EXERCISE DETAILS
Take the line containing "dynamic real-time deformability" and every line after it to the end of the records, and copy them exactly, excluding pictures.

EXTRACTED RECORDS
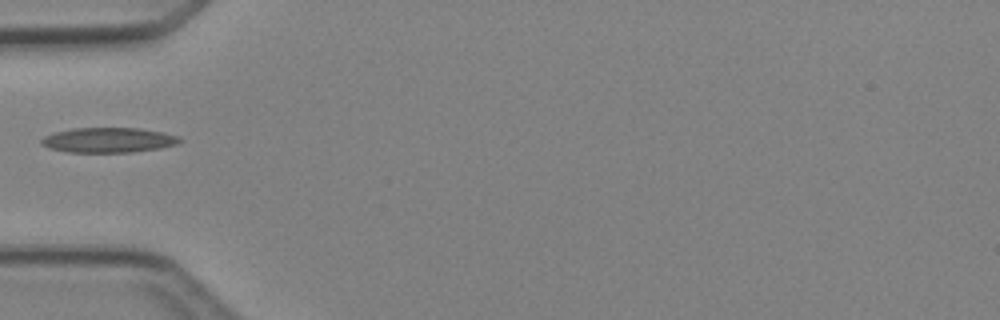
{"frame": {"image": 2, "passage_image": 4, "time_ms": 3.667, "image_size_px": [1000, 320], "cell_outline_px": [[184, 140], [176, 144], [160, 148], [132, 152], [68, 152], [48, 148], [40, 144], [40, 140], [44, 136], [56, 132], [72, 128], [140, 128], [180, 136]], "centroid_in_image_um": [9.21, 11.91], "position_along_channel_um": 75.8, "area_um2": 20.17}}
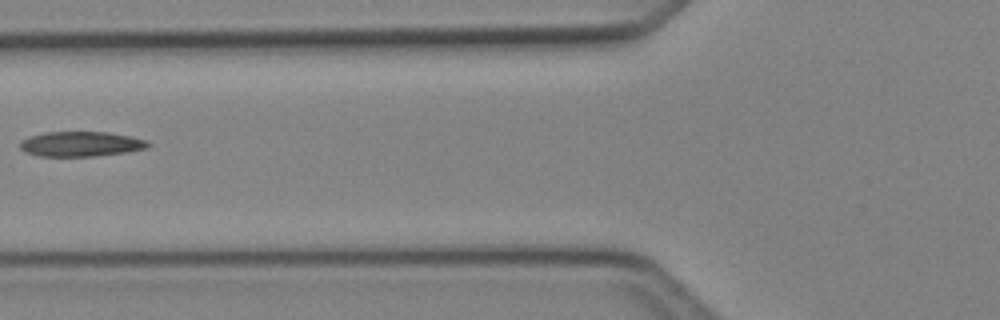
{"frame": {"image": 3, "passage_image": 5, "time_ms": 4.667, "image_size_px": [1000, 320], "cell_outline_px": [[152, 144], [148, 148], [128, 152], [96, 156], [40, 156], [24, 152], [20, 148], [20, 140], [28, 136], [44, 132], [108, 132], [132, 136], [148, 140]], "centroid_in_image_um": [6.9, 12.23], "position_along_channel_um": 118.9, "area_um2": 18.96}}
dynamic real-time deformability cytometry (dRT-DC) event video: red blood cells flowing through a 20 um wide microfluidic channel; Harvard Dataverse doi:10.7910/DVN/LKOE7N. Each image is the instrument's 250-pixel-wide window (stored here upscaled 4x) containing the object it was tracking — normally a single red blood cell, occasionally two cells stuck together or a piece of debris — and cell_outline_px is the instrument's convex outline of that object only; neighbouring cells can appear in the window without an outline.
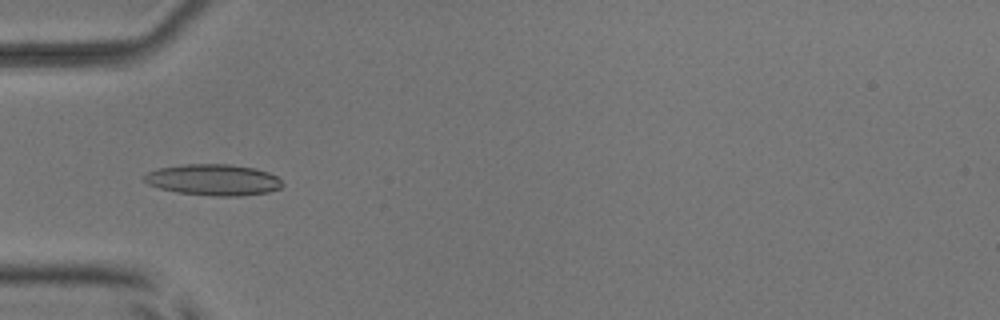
{"species": "common noctule bat (a hibernating species)", "species_latin": "Nyctalus noctula", "temperature_condition": "room temperature", "stored_images_in_passage": 47, "camera_frame_rate_fps": 3000, "um_per_image_px": 0.085, "animal": {"sex": "male", "body_mass_g": 17.9, "forearm_length_mm": 54.2}, "frame": {"image": 1, "passage_image": 17, "time_ms": 5.333, "image_size_px": [1000, 320], "cell_outline_px": [[284, 184], [280, 188], [268, 192], [240, 196], [212, 196], [176, 192], [160, 188], [148, 184], [140, 176], [148, 172], [160, 168], [180, 164], [228, 164], [256, 168], [268, 172], [276, 176]], "centroid_in_image_um": [18.12, 15.28], "position_along_channel_um": 66.9, "area_um2": 25.26}}
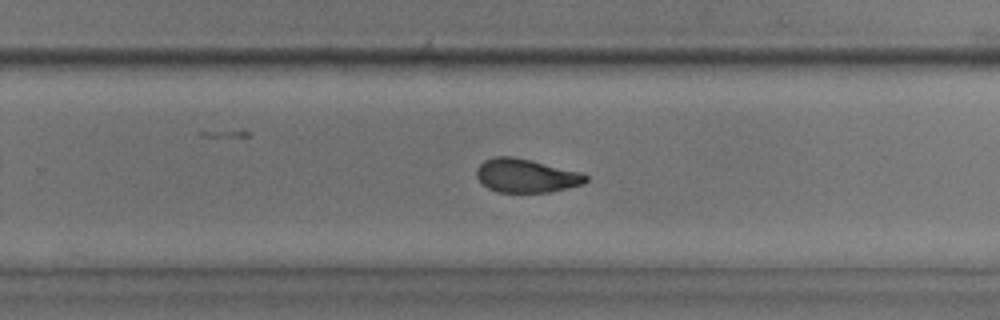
{"frame": {"image": 2, "passage_image": 34, "time_ms": 11.0, "image_size_px": [1000, 320], "cell_outline_px": [[588, 180], [584, 184], [548, 192], [496, 192], [488, 188], [476, 176], [476, 168], [484, 160], [496, 156], [512, 156], [532, 160], [580, 172], [588, 176]], "centroid_in_image_um": [44.71, 14.93], "position_along_channel_um": 285.1, "area_um2": 21.39}}
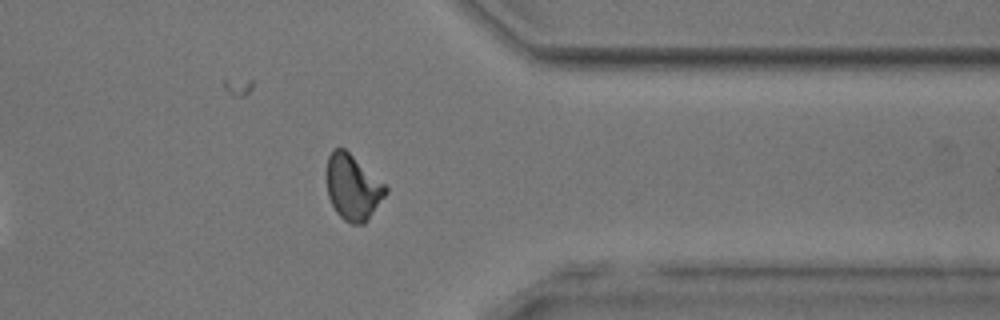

OUTPUT FOR THIS EXERCISE
dynamic real-time deformability cytometry (dRT-DC) event video: red blood cells flowing through a 20 um wide microfluidic channel; Harvard Dataverse doi:10.7910/DVN/LKOE7N. Each image is the instrument's 250-pixel-wide window (stored here upscaled 4x) containing the object it was tracking — normally a single red blood cell, occasionally two cells stuck together or a piece of debris — and cell_outline_px is the instrument's convex outline of that object only; neighbouring cells can appear in the window without an outline.
{"species": "common noctule bat (a hibernating species)", "species_latin": "Nyctalus noctula", "temperature_condition": "room temperature", "stored_images_in_passage": 47, "camera_frame_rate_fps": 3000, "um_per_image_px": 0.085, "animal": {"sex": "male", "body_mass_g": 17.9, "forearm_length_mm": 54.2}, "frame": {"image": 1, "passage_image": 17, "time_ms": 5.333, "image_size_px": [1000, 320], "cell_outline_px": [[284, 184], [280, 188], [268, 192], [240, 196], [212, 196], [176, 192], [160, 188], [148, 184], [140, 176], [148, 172], [160, 168], [180, 164], [228, 164], [256, 168], [268, 172], [276, 176]], "centroid_in_image_um": [18.12, 15.28], "position_along_channel_um": 66.9, "area_um2": 25.26}}
{"frame": {"image": 2, "passage_image": 34, "time_ms": 11.0, "image_size_px": [1000, 320], "cell_outline_px": [[588, 180], [584, 184], [548, 192], [496, 192], [488, 188], [476, 176], [476, 168], [484, 160], [496, 156], [512, 156], [532, 160], [580, 172], [588, 176]], "centroid_in_image_um": [44.71, 14.93], "position_along_channel_um": 285.1, "area_um2": 21.39}}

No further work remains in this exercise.